The prosecutor told the court the government believes that the defendant is truly remorseful for what he did, but said that there are many non-violent ways to settle a land dispute in American Samoa, and with a “machete is not one of them.”
The prosecutor further told the court the it appears that the defendant was trying to justify his actions by saying the reason he used the machete to strike Faalogo was because he (Faalogo) first punched him hard in the face.
“The government believes that the defendant’s action was not self-defense but out of anger,” the prosecutor said, adding that it was the defendant who first started the dispute after he removed Faalogo’s bananas and taro.
During sentencing, the court stated that this matter occurred when two men fought over land which resulted in a criminal act.
The court then sentenced Tagaleoo to a term of imprisonment of 5 years and a fine of $5,000. Execution of the sentence is suspended and the defendant was placed on probation for 5 years under certain conditions he has to follow:
He has to undertake a period of detention of 20 months in prison, without any release unless by order of the court. Tagaleoo is credited with the 16 months he has already served while awaiting the outcome of his matter.
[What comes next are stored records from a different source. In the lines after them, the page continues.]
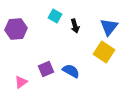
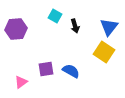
purple square: rotated 14 degrees clockwise
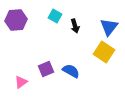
purple hexagon: moved 9 px up
purple square: rotated 14 degrees counterclockwise
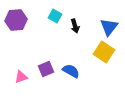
pink triangle: moved 5 px up; rotated 16 degrees clockwise
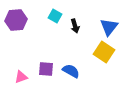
purple square: rotated 28 degrees clockwise
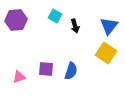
blue triangle: moved 1 px up
yellow square: moved 2 px right, 1 px down
blue semicircle: rotated 78 degrees clockwise
pink triangle: moved 2 px left
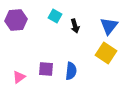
blue semicircle: rotated 12 degrees counterclockwise
pink triangle: rotated 16 degrees counterclockwise
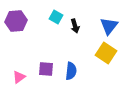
cyan square: moved 1 px right, 1 px down
purple hexagon: moved 1 px down
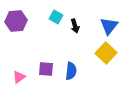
yellow square: rotated 10 degrees clockwise
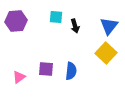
cyan square: rotated 24 degrees counterclockwise
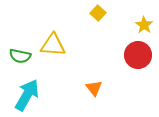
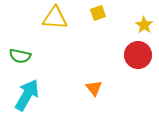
yellow square: rotated 28 degrees clockwise
yellow triangle: moved 2 px right, 27 px up
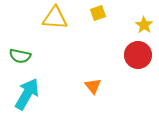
orange triangle: moved 1 px left, 2 px up
cyan arrow: moved 1 px up
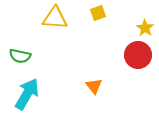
yellow star: moved 1 px right, 3 px down
orange triangle: moved 1 px right
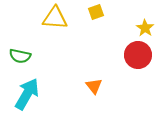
yellow square: moved 2 px left, 1 px up
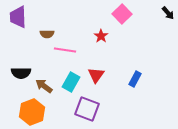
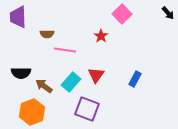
cyan rectangle: rotated 12 degrees clockwise
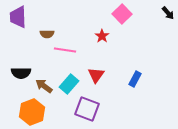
red star: moved 1 px right
cyan rectangle: moved 2 px left, 2 px down
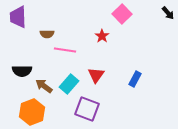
black semicircle: moved 1 px right, 2 px up
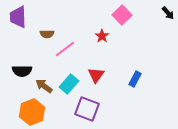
pink square: moved 1 px down
pink line: moved 1 px up; rotated 45 degrees counterclockwise
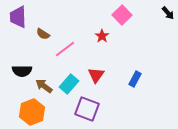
brown semicircle: moved 4 px left; rotated 32 degrees clockwise
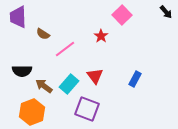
black arrow: moved 2 px left, 1 px up
red star: moved 1 px left
red triangle: moved 1 px left, 1 px down; rotated 12 degrees counterclockwise
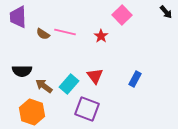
pink line: moved 17 px up; rotated 50 degrees clockwise
orange hexagon: rotated 20 degrees counterclockwise
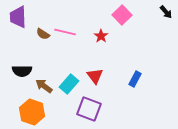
purple square: moved 2 px right
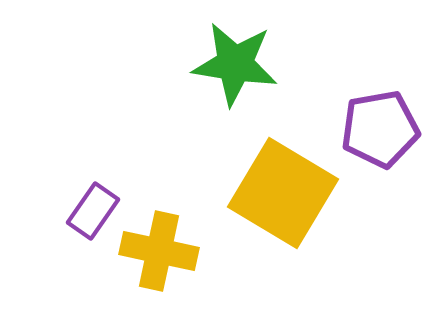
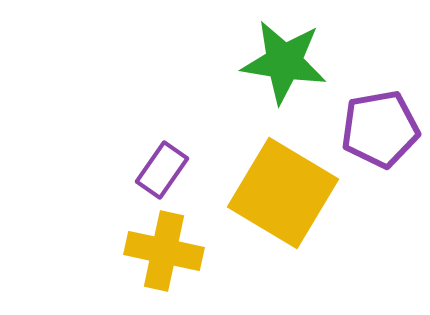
green star: moved 49 px right, 2 px up
purple rectangle: moved 69 px right, 41 px up
yellow cross: moved 5 px right
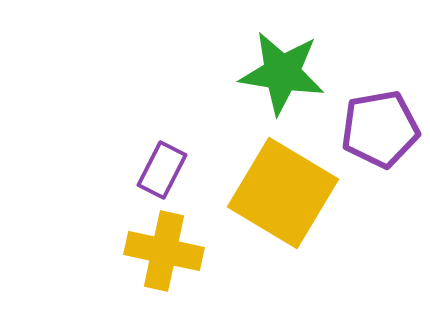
green star: moved 2 px left, 11 px down
purple rectangle: rotated 8 degrees counterclockwise
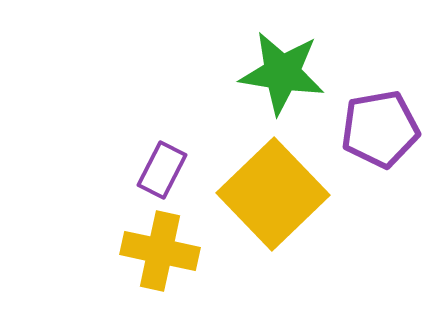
yellow square: moved 10 px left, 1 px down; rotated 15 degrees clockwise
yellow cross: moved 4 px left
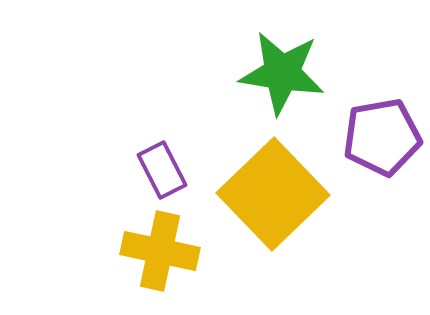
purple pentagon: moved 2 px right, 8 px down
purple rectangle: rotated 54 degrees counterclockwise
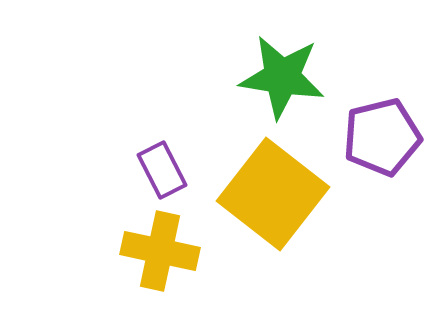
green star: moved 4 px down
purple pentagon: rotated 4 degrees counterclockwise
yellow square: rotated 8 degrees counterclockwise
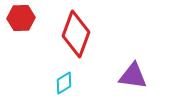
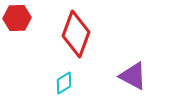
red hexagon: moved 4 px left
purple triangle: rotated 20 degrees clockwise
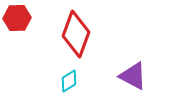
cyan diamond: moved 5 px right, 2 px up
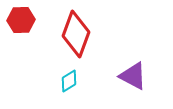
red hexagon: moved 4 px right, 2 px down
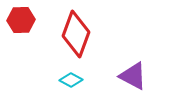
cyan diamond: moved 2 px right, 1 px up; rotated 60 degrees clockwise
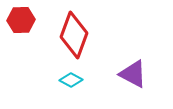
red diamond: moved 2 px left, 1 px down
purple triangle: moved 2 px up
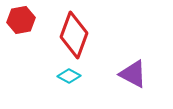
red hexagon: rotated 8 degrees counterclockwise
cyan diamond: moved 2 px left, 4 px up
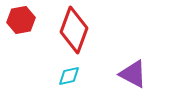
red diamond: moved 5 px up
cyan diamond: rotated 40 degrees counterclockwise
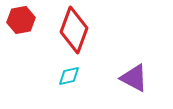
purple triangle: moved 1 px right, 4 px down
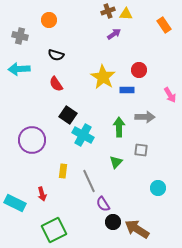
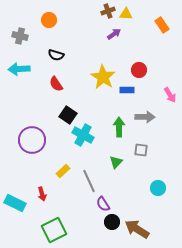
orange rectangle: moved 2 px left
yellow rectangle: rotated 40 degrees clockwise
black circle: moved 1 px left
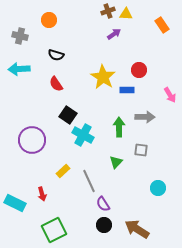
black circle: moved 8 px left, 3 px down
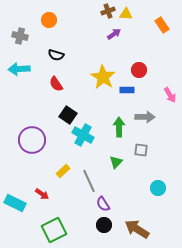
red arrow: rotated 40 degrees counterclockwise
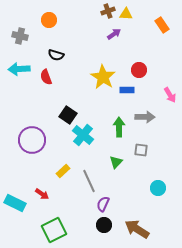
red semicircle: moved 10 px left, 7 px up; rotated 14 degrees clockwise
cyan cross: rotated 10 degrees clockwise
purple semicircle: rotated 56 degrees clockwise
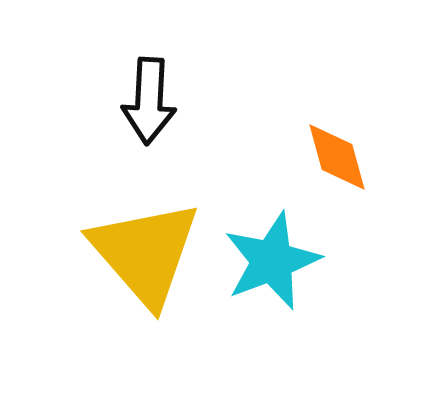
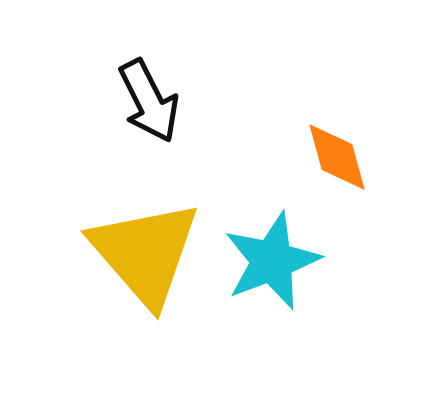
black arrow: rotated 30 degrees counterclockwise
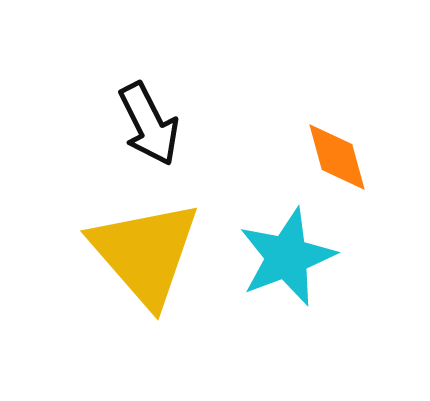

That leaves him with only 4 more months of detention.
Upon release, the defendant shall depart the territory and remain outside of its jurisdiction for the period of probation.
With the issue of no air or surface transportation due to the Governor’s State of Emergency restrictions for the COVID-19 virus, the defendant will remain in custody upon serving his period of detention to await the time the borders is open between the two Samoas.
The court has ordered the defendant’s sponsor to pay the fine of $5,000.